Work to complete
In the report on the murder trial of Clive Carter, what event was Khanokporn Satjawat attending when she died?

[[ Exercise passage, beginning ]]

Murder accused Clive Carter kept fire extinguisher photo
A security guard charged with murdering a woman with a fire extinguisher had a picture of such a device on his home computer, a murder trial has been told.
The High Court in Glasgow heard the image on Clive Carter's computer was identified as a fire extinguisher at the city's SECC main building.
Carter, 35, denies murdering 42-year-old Khanokporn Satjawat, from Thailand, at the Clyde Auditorium last November.
He has admitted killing her while suffering diminished responsibility.
Mrs Satjawat died while attending a conference for HIV drug therapy at the Clyde Auditorium, which is part of the SECC complex.
Stephen Kerr, 34, a labourer at the SECC, told the jury that he was asked by police to identify a photograph found on Carter's computer.
He told prosecutor John Scullion: "It was a fire extinguisher from the main building at the SECC."
The jury was shown other pictures taken from Carter's computer which appeared to show him in uniform in the gents' toilets which were identified as being at the complex.

[[ Exercise passage, end ]]
[[ Dataset records, beginning ]]

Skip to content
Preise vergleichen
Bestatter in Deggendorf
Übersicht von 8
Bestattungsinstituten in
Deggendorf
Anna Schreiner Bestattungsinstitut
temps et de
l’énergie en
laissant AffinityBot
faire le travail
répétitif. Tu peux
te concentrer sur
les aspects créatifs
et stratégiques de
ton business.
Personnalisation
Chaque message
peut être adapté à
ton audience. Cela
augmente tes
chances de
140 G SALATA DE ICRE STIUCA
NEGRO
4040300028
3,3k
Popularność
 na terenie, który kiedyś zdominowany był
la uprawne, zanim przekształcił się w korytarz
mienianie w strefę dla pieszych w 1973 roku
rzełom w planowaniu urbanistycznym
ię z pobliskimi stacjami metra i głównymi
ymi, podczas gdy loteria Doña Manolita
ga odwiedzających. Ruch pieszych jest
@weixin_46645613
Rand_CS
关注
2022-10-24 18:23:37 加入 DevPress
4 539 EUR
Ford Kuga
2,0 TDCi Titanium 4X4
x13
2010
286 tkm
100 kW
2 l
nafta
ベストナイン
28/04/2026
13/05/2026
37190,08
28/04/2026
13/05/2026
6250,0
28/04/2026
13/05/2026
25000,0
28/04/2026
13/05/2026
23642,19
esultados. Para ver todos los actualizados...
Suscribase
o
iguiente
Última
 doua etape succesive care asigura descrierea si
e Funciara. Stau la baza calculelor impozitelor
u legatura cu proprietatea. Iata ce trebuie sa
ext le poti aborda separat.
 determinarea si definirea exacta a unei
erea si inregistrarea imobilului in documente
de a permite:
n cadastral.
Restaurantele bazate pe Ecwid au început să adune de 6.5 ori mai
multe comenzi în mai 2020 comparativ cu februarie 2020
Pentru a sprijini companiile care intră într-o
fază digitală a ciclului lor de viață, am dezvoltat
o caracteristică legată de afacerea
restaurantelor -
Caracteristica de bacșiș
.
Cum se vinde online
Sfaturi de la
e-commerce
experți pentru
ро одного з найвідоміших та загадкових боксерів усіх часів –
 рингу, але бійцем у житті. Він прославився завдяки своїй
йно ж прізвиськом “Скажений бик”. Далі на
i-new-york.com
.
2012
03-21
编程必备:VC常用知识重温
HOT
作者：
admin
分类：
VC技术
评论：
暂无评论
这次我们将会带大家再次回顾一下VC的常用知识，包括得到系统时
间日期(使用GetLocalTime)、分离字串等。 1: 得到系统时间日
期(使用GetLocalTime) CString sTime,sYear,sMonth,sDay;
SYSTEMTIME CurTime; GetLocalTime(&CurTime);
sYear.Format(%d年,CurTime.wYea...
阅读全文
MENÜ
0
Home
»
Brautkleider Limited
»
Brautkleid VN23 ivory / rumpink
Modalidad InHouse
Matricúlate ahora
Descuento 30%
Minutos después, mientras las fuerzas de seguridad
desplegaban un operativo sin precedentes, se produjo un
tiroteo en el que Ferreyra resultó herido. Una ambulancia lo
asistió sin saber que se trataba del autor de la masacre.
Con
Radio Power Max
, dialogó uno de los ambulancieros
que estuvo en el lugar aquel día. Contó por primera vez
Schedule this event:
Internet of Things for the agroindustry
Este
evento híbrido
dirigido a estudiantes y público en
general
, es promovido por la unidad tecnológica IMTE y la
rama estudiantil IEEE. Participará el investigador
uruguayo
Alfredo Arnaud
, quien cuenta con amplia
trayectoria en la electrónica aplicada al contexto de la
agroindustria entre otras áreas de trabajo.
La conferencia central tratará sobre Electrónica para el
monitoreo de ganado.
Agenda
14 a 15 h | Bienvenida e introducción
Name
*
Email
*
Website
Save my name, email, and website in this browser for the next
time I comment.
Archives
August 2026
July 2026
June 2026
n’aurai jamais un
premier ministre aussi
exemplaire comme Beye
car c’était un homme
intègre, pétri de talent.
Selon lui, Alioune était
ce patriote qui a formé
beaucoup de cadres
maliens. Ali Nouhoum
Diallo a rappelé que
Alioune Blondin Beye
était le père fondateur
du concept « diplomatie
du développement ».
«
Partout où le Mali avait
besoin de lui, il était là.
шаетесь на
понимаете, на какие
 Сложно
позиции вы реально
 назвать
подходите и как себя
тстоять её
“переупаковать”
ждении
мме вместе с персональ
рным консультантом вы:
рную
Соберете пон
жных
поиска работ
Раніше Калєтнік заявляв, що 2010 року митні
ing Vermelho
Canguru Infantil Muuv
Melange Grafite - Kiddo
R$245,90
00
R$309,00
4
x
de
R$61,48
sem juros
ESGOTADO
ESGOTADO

[[ Dataset records, end ]]

Finished task
She was attending a conference for HIV drug therapy at the Clyde Auditorium.